Document excerpt
530 F. Supp. 751 | D. Mont. | 1982
UNITED STATES of America, Plaintiff,
v.
Michael Lee MESSERLY, Defendant.
United States District Court, D. Montana, Great Falls Division.
*752 Byron H. Dunbar, U. S. Atty., Robert L. Zimmerman, Asst. U. S. Atty., Billings, Mont., for plaintiff.
Ralph T. Randono, Great Falls, Mont., for defendant.
MEMORANDUM
HATFIELD, District Judge.
The defendant was indicted on September 25, 1981 for two counts of theft in violation of 18 U.S.C. §§ 1153 and 661 and one count of illegal possession of a controlled substance in violation of 21 U.S.C. § 841(a)(1). The defendant subsequently filed a motion to suppress, seeking to exclude from introduction into evidence, certain items seized from his residence on August 11, 1981 and August 12, 1981 by an authority of the Fort Belknap Police Department and an agent of the Federal Bureau of Investigation.
The defendant contends that the items at issue were seized in violation of Rule 41(a) of the Federal Rules of Criminal Procedure and the Fourth Amendment to the United States Constitution. A hearing on the matter was held on November 16, 1981.
I.
On August 10, 1981, Tom and Warren Taylor discovered that certain items had allegedly been taken from their farm. On August 11, 1981 these same individuals contacted Edward Halver, the Chief of Police for the Fort Belknap Indian Reservation and informed him that they saw one of the items allegedly stolen near the residence of the defendant, which was located within the Fort Belknap Reservation. Chief Halver immediately contacted James Wixson of the Federal Bureau of Investigation. Chief Halver, Agent Wixson and other officers of the Fort Belknap Tribal Police went to the residence of the Taylors and obtained descriptions of the items allegedly stolen. These same individuals then went to the residence of the defendant.
Upon their approach to the defendant's residence, the law enforcement agents saw numerous items matching the description of the stolen items provided by the Taylors; specifically, they observed a Briggs and Stratton gasoline motor, a jack, a log chain and an aluminum ladder. At this time, the defendant's wife appeared, and refused the agents' request to search the premises.
While remaining on the defendant's property, the agents summoned the Taylors, who subsequently came to the defendant's residence and confirmed that the items were those allegedly stolen. Thereafter, Chief Halver and Agent Wixson immediately contacted the Tribal Judge of the Fort Belknap Indian Reservation and obtained two warrants (hereinafter warrants A and B) authorizing them to conduct a search of the defendant's premises and vehicle. The tribal police officers who had accompanied Halver and Wixson remained on the defendant's premises until Halver and Wixson returned with the warrants.
*753 On the following day, three other warrants (warrants C, D and E) were obtained by Chief Halver and Agent Wixson to search defendant's property for marijuana plants (warrant C), other stolen property (warrant D) and a deer carcass (warrant E), all of which were observed by Chief Halver and Agent Wixson while they were executing search warrant A.
The defendant contends that the involvement of Agent Wixson made the search one which was federal in nature, hence mandating compliance with the proscriptions of Rule 41(a). The defendant maintains that since the warrants were issued by the Fort Belknap Tribal Judge, there was non-compliance with Rule 41(a), and the evidence seized pursuant to those warrants must be suppressed.

Supplied material
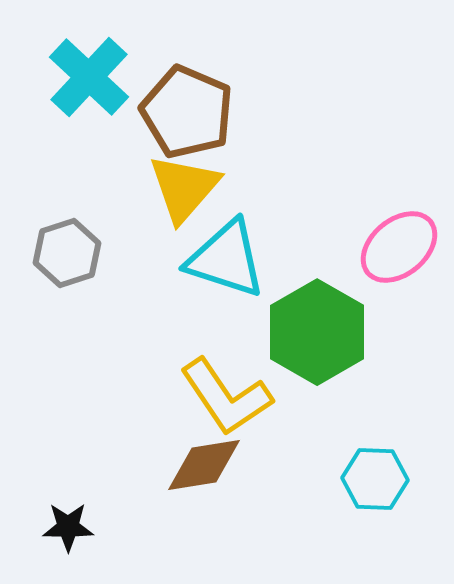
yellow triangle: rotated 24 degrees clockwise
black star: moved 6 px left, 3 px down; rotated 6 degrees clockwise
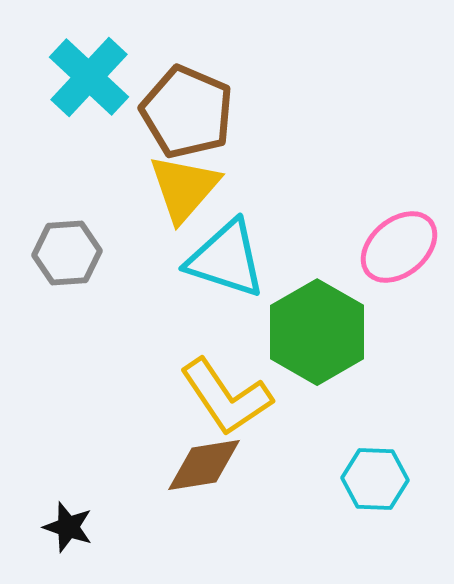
gray hexagon: rotated 14 degrees clockwise
black star: rotated 18 degrees clockwise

Work to complete
(a) Transcribe the stretch of the court memorandum from "530 F. Supp." through "Mont., for defendant.".
(b) Summarize the court memorandum in two sentences.
(c) Continue the court memorandum from its final sentence.
The material plays no part in what comes next.

Expected results
(a)
530 F. Supp. 751 | D. Mont. | 1982
UNITED STATES of America, Plaintiff,
v.
Michael Lee MESSERLY, Defendant.
United States District Court, D. Montana, Great Falls Division.
*752 Byron H. Dunbar, U. S. Atty., Robert L. Zimmerman, Asst. U. S. Atty., Billings, Mont., for plaintiff.
Ralph T. Randono, Great Falls, Mont., for defendant.

(b) Michael Lee Messerly, indicted on theft and controlled-substance charges, moved to suppress items seized from his residence on August 11 and 12, 1981 by Fort Belknap police and an FBI agent, arguing that the seizures violated Rule 41(a) and the Fourth Amendment. After the Taylors reported stolen items near his home, officers saw matching property there and obtained warrants from the Fort Belknap Tribal Judge, and the defendant argues that the FBI agent's involvement made the search federal, so tribal-issued warrants did not comply with Rule 41(a).

(c)
The government agrees that there was significant involvement of the federal government mandating compliance with Rule 41(a). The government further concedes that Rule 41(a) was not complied with since the Fort Belknap Tribal Court is not a court authorized to issue a federal search warrant under Rule 41(a). However, the government submits that the suppression should be limited to the items found after the officers' initial entry on the defendant's premises since the items of evidence which they observed at the time of the initial entry would still be admissible under the "plain view" doctrine.
II.
Rule 41(a) of the Federal Rules of Criminal Procedure provides:
A search warrant authorized by this rule may be issued by a federal magistrate or a judge of a state court of record within the district wherein the property or person sought is located, upon request of a federal law enforcement officer or an attorney for the government.
Whether Rule 41(a) is applicable to a particular search is dependent on whether the search may be categorized as "federal" in nature. A search must be deemed a federal search if a federal official had "a hand in it". Navarro v. United States, 400 F.2d 315 at 317 (5th Cir. 1968). Therefore, the decisive factor is the extent of involvement by a federal official in the total enterprise of securing and selecting evidence.
In the present case, a federal official (i.e., Agent Wixson) was involved in the search at issue from its very inception. Therefore, this court concludes that the search was a "federal" search.
III.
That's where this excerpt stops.